#1 According to the U.S. Census Bureau, more than 146 million Americans are either "poor" or "low income".
#2 According to the U.S. Census Bureau, 57 percent of all American children live in a home that is either "poor" or "low income".
#3 Back in 2007, about 28 percent of all working families were considered to be among "the working poor". Today, that number is up to 32 percent even though our politicians tell us that the economy is supposedly recovering.
#4 Back in 2007, 21 million U.S. children lived in "working poor" homes. Today, that number is up to 23.5 million.
#5 In Arkansas, Mississippi and New Mexico, more than 40 percent all of working families are considered to be "low income".
#6 Families that have a head of household under the age of 30 have a poverty rate of 37 percent.
#7 Half of all American workers earn $505 or less per week.
#8 At this point, one out of every four American workers has a job that pays $10 an hour or less.

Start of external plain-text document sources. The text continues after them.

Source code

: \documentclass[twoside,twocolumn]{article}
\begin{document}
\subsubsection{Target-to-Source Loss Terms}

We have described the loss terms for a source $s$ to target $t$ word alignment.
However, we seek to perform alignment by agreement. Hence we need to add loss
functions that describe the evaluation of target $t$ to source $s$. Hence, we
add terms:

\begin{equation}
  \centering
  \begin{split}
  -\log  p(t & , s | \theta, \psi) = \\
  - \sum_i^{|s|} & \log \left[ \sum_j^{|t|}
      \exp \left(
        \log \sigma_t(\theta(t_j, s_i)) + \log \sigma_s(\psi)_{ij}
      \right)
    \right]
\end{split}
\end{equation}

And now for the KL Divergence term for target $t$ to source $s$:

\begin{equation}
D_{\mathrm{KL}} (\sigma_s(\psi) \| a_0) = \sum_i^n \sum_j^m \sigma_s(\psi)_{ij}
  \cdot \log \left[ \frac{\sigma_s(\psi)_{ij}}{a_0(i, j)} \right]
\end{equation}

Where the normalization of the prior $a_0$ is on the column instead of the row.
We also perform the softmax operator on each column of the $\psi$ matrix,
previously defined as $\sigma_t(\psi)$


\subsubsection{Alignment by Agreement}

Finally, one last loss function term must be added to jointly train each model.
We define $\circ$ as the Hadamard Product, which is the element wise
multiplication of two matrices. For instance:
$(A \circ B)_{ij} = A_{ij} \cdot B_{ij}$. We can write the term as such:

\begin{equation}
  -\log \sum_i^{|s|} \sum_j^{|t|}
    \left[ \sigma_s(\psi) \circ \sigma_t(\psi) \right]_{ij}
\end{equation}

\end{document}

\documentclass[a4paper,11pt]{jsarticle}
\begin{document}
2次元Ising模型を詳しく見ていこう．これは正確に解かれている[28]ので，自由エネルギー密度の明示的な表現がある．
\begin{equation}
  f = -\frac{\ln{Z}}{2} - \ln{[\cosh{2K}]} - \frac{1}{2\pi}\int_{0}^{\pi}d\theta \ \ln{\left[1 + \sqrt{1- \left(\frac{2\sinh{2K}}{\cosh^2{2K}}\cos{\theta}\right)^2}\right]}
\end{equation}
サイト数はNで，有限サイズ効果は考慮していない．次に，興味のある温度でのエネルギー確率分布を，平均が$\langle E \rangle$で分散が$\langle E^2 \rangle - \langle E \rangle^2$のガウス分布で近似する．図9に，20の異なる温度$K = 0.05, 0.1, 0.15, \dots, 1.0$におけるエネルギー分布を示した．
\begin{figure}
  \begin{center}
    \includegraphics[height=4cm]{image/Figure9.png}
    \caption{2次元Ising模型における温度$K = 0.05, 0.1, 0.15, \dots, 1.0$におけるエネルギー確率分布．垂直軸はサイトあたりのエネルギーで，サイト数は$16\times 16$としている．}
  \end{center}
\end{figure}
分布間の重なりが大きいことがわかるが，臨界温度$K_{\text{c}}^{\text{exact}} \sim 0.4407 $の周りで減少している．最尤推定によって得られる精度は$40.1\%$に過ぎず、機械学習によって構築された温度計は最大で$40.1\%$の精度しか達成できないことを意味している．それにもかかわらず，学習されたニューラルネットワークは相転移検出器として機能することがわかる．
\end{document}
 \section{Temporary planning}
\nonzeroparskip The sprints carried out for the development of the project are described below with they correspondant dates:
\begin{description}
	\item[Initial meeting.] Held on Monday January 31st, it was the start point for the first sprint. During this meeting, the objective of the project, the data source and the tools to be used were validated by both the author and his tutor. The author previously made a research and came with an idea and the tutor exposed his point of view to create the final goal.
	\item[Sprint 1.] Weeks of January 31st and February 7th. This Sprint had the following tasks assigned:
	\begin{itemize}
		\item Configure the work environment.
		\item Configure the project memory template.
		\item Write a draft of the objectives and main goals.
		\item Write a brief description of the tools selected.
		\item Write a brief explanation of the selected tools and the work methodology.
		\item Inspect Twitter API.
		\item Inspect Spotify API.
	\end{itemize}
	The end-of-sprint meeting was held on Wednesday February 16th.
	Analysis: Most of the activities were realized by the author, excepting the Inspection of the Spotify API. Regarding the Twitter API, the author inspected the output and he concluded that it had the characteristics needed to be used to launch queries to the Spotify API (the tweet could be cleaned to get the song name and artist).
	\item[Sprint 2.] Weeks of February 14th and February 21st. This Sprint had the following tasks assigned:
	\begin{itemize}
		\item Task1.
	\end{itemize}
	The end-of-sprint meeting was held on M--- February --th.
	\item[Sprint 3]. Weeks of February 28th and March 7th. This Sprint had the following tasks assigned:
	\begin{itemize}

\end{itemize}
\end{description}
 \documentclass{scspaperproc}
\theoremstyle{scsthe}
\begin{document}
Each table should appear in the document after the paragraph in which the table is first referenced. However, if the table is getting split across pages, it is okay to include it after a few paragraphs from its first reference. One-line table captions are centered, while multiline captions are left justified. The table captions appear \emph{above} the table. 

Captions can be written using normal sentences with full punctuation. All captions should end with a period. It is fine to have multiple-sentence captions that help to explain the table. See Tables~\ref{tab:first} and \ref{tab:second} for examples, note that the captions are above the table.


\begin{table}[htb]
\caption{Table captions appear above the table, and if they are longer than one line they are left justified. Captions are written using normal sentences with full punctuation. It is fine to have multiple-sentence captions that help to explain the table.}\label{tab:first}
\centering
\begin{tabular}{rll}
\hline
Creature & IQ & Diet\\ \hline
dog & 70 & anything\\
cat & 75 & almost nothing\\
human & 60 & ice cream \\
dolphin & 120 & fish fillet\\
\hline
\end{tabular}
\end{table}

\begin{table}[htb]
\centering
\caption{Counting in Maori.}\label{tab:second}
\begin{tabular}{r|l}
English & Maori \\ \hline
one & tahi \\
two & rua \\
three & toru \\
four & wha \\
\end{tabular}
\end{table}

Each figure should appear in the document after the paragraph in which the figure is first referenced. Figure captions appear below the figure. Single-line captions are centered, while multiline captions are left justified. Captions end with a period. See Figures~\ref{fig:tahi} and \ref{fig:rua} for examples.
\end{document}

#9 Today, the United States actually has a higher percentage of workers doing low wage work than any other major industrialized nation does.

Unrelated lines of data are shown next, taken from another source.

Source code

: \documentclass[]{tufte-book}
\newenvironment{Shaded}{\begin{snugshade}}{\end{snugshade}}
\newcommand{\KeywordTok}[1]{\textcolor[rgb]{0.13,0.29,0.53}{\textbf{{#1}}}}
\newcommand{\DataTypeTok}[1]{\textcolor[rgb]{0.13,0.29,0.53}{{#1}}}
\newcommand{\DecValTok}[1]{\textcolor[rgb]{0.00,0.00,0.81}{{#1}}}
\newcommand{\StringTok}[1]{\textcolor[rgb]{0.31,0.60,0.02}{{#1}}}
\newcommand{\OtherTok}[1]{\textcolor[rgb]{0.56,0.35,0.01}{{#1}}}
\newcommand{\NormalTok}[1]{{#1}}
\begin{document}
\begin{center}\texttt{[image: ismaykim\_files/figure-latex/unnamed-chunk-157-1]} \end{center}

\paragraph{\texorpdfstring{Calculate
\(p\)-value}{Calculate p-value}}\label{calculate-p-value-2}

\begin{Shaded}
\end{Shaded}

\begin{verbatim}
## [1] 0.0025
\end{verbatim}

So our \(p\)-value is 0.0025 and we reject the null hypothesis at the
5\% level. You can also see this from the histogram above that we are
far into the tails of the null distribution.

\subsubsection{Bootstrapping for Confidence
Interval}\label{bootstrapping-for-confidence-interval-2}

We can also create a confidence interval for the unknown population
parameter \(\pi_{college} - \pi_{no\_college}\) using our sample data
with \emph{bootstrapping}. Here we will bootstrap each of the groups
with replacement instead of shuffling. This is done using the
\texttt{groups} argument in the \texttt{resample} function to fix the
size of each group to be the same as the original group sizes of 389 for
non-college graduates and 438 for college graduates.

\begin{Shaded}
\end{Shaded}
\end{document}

#10 Median household income in the United States has fallen for four consecutive years.
#11 Median household income for families with children dropped by a whopping $6,300 between 2001 and 2011.

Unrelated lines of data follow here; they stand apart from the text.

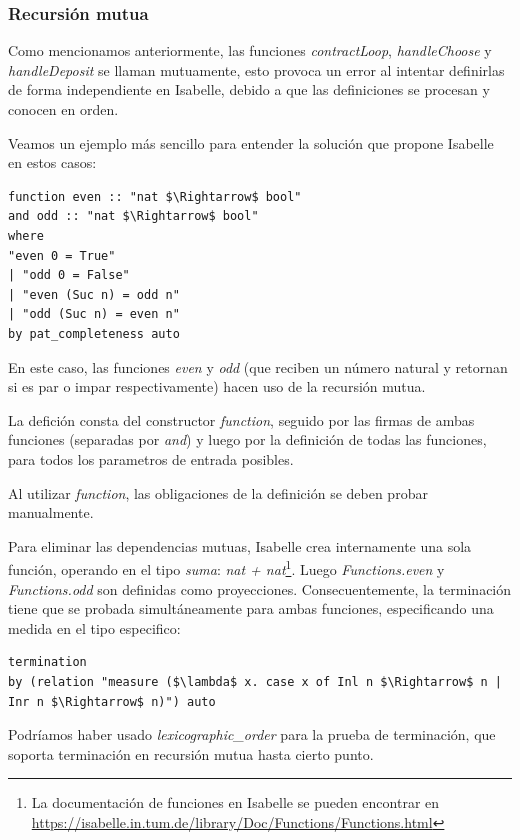 \documentclass[12pt]{book}
\begin{document}
\subsubsection{Recursión mutua}\label{sssec:recursion_mutua}

Como mencionamos anteriormente, las funciones \textit{contractLoop}, \textit{handleChoose} y \textit{handleDeposit} se llaman mutuamente, esto provoca un error al intentar definirlas de forma independiente en Isabelle, debido a que las definiciones se procesan y conocen en orden.

Veamos un ejemplo más sencillo para entender la solución que propone Isabelle en estos casos:

\begin{lstlisting}[style=Isabelle]
function even :: "nat $\Rightarrow$ bool"
and odd :: "nat $\Rightarrow$ bool"
where
"even 0 = True"
| "odd 0 = False"
| "even (Suc n) = odd n"
| "odd (Suc n) = even n"
by pat_completeness auto
\end{lstlisting}

En este caso, las funciones \textit{even} y \textit{odd} (que reciben un número natural y retornan si es par o impar respectivamente) hacen uso de la recursión mutua.

La defición consta del constructor \textit{function}, seguido por las firmas de ambas funciones (separadas por \textit{and}) y luego por la definición de todas las funciones, para todos los parametros de entrada posibles.

Al utilizar \textit{function}, las obligaciones de la definición se deben probar manualmente.

Para eliminar las dependencias mutuas, Isabelle crea internamente una sola función, operando en el tipo \textit{suma}: \textit{nat + nat}\footnote{La documentación de funciones en Isabelle se pueden encontrar en \url{https://isabelle.in.tum.de/library/Doc/Functions/Functions.html}}. Luego \textit{Functions.even} y \textit{Functions.odd} son definidas como proyecciones. Consecuentemente, la terminación tiene que se probada simultáneamente para ambas funciones, especificando una medida en el tipo especifico:

\begin{lstlisting}[style=Isabelle]
termination
by (relation "measure ($\lambda$ x. case x of Inl n $\Rightarrow$ n | Inr n $\Rightarrow$ n)") auto
\end{lstlisting}

Podríamos haber usado \textit{lexicographic\_order} para la prueba de terminación, que soporta terminación en recursión mutua hasta cierto punto. 
\end{document}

#12 The U.S. economy continues to trade good paying jobs for low paying jobs. 60 percent of the jobs lost during the last recession were mid-wage jobs, but 58 percent of the jobs created since then have been low wage jobs.
#13 Back in 1980, less than 30% of all jobs in the United States were low income jobs. Today, more than 40% of all jobs in the United States are low income jobs.
#14 According to the U.S. Census Bureau, the middle class is taking home a smaller share of the overall income pie than has ever been recorded before.
#15 There are now 20.2 million Americans that spend more than half of their incomes on housing. That represents a 46 percent increase from 2001.
#16 Low income families spend about 8.6 percent of their incomes on gasoline. Other families spend about 2.1 percent.
#17 In 1999, 64.1 percent of all Americans were covered by employment-based health insurance. Today, only 55.1 percent are covered by employment-based health insurance.
#18 According to one survey, 77 percent of all Americans are now living paycheck to paycheck at least part of the time.
#19 Millions of working poor families in America end up taking on debt in a desperate attempt to stay afloat, but before too long they find themselves in a debt trap that they can never escape. According to a recent article in the New York Times, the average debt burden for U.S. households that earn $20,000 a year or less "more than doubled to $26,000 between 2001 and 2010".
#20 In 1989, the debt to income ratio of the average American family was about 58 percent. Today it is up to 154 percent.
#21 According to the Economic Policy Institute, the wealthiest one percent of all Americans households on average have 288 times the amount of wealth that the average middle class American family does.
#22 In the United States today, the wealthiest one percent of all Americans have a greater net worth than the bottom 90 percent combined.
#23 According to Forbes, the 400 wealthiest Americans have more wealth than the bottom 150 million Americans combined.
#24 The six heirs of Wal-Mart founder Sam Walton have a net worth that is roughly equal to the bottom 30 percent of all Americans combined.
#25 Sadly, the bottom 60 percent of all Americans own just 2.3 percent of all the financial wealth in the United States.
#26 The average CEO now makes approximately 350 times as much as the average American worker makes.